→ **WORK INSTRUCTION**: Count the lines in the records that contain the string "kmigrate", and reply with only that number.

→ **Text data extracted from pages**:
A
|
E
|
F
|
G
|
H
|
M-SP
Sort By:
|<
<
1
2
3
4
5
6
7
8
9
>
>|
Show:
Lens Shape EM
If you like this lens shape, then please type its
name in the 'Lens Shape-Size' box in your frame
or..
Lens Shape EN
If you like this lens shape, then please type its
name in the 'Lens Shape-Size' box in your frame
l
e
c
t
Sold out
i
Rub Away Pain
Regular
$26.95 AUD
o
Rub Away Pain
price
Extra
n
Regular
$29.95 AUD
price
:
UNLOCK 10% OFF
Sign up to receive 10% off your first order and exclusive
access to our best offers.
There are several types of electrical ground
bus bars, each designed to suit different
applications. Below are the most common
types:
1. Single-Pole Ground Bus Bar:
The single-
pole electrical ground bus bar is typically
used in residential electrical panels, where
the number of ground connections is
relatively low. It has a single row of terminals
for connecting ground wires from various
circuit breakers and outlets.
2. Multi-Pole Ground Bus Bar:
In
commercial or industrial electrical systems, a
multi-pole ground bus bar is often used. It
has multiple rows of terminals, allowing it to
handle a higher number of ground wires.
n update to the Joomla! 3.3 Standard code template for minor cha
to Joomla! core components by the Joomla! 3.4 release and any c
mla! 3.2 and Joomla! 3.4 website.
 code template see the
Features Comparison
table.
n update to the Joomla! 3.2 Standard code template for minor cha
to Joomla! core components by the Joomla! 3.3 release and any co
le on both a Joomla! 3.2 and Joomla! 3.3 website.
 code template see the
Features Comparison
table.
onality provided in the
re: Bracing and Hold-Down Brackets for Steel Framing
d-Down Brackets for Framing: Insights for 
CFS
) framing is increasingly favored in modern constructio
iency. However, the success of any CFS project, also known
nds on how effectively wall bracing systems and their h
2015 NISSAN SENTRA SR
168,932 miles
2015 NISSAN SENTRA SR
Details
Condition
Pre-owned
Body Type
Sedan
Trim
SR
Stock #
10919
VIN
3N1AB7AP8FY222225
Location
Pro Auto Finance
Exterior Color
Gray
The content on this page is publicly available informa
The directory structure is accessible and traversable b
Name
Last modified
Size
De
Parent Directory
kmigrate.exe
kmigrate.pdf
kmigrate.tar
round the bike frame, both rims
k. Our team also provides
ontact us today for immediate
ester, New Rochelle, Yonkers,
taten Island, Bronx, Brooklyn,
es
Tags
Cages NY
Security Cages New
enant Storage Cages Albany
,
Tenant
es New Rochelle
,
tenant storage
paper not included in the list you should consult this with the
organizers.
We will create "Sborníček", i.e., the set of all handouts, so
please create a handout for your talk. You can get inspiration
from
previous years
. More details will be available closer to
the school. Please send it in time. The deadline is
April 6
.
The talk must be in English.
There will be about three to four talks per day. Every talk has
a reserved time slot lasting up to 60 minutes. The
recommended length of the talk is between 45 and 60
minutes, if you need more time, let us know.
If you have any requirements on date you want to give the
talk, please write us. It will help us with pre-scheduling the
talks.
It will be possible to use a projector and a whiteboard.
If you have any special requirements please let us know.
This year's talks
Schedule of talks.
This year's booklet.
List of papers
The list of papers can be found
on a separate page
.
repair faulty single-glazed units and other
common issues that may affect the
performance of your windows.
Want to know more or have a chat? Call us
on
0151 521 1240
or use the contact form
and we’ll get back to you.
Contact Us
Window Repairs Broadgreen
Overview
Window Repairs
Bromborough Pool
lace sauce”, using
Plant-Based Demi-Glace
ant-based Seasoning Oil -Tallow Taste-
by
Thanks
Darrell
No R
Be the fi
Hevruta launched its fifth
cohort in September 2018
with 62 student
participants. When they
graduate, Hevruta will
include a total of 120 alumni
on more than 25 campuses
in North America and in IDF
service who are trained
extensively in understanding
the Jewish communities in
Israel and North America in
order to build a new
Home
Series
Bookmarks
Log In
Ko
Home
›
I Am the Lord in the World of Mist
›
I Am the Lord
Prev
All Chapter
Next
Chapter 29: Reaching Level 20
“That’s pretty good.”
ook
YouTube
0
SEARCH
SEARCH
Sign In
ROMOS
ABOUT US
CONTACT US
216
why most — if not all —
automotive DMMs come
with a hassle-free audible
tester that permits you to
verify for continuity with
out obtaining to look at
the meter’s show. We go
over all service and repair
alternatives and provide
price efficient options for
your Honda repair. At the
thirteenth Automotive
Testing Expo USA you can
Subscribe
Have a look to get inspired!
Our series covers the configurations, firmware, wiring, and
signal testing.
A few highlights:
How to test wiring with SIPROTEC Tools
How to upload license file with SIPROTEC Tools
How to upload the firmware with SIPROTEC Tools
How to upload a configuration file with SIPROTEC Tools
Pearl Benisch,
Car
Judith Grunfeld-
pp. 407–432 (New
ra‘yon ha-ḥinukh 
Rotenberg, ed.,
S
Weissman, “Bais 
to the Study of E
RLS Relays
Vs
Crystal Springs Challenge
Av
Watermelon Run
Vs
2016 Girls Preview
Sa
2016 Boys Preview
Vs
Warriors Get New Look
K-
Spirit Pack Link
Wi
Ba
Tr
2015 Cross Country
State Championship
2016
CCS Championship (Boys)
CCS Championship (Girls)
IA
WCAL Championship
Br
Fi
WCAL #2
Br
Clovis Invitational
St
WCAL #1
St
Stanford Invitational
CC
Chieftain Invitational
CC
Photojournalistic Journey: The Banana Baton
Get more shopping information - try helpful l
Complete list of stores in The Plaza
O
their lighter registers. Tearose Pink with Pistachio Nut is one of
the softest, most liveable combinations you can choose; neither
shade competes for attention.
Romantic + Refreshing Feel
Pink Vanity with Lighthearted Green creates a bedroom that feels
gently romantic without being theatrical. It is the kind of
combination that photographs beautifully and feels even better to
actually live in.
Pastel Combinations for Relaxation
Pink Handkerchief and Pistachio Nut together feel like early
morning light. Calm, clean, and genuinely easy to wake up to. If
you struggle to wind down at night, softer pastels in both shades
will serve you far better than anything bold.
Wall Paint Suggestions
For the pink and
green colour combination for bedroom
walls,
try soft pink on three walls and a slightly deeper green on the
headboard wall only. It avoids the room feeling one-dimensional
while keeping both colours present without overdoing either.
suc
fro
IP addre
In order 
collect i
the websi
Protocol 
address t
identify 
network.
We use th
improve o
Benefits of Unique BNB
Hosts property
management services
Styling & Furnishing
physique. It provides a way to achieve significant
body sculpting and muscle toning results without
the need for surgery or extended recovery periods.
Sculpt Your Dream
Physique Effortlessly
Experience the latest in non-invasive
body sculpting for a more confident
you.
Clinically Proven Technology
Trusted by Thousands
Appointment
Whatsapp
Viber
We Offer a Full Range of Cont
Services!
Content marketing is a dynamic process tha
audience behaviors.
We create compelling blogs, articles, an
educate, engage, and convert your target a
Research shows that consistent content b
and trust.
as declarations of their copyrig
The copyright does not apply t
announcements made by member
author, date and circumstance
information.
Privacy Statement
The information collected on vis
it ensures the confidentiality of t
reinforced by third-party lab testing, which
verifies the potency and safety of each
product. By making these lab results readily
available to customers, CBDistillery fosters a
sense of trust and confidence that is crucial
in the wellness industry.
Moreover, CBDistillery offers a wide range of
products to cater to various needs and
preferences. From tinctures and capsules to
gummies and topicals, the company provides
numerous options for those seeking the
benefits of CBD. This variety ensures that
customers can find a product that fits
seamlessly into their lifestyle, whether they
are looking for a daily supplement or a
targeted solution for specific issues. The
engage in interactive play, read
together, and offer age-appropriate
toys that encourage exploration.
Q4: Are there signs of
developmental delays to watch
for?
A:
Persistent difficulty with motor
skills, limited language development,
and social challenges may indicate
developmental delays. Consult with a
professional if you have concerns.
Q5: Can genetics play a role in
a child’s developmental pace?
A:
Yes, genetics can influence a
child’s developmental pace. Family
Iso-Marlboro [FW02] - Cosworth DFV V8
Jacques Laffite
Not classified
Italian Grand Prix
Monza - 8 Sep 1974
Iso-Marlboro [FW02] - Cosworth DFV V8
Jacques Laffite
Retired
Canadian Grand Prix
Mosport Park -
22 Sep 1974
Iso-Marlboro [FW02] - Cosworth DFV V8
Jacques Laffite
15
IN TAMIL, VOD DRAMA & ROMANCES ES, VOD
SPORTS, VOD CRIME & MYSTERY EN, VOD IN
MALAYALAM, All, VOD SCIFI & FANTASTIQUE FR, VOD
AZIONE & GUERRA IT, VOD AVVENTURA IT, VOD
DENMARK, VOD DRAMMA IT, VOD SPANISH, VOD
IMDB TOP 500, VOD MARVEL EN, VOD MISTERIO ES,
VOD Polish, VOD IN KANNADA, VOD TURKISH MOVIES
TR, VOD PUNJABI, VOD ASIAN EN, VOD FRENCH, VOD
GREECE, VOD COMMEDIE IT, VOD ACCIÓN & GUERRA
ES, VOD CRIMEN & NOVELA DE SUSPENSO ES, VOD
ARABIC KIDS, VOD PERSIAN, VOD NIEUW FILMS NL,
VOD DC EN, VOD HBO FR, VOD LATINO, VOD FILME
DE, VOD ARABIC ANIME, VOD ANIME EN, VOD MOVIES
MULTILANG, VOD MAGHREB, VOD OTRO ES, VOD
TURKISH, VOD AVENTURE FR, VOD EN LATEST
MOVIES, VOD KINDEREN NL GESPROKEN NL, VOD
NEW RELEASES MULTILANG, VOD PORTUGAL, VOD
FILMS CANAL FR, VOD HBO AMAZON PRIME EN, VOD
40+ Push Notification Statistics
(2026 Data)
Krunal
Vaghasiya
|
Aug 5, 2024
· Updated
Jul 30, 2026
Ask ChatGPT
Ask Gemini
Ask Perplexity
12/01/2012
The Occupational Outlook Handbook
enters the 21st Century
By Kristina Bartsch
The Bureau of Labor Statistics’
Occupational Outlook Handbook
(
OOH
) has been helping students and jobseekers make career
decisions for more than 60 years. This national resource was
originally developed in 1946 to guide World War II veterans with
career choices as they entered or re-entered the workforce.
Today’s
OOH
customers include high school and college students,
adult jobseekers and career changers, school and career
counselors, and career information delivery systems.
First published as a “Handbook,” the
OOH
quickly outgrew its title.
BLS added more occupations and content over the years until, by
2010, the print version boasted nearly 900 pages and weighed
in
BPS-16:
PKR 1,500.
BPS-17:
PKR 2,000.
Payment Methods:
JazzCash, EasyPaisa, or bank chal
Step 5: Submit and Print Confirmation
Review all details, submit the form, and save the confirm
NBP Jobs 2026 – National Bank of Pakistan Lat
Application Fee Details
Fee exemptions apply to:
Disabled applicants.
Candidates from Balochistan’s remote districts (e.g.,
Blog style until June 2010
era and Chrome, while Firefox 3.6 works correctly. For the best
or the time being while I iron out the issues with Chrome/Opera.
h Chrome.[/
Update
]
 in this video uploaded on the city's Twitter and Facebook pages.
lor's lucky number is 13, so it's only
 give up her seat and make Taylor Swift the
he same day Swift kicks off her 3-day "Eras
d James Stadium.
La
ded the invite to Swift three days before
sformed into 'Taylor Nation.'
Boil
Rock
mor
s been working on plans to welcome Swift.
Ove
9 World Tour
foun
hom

→ **OUTPUT FOR THIS TASK**: 3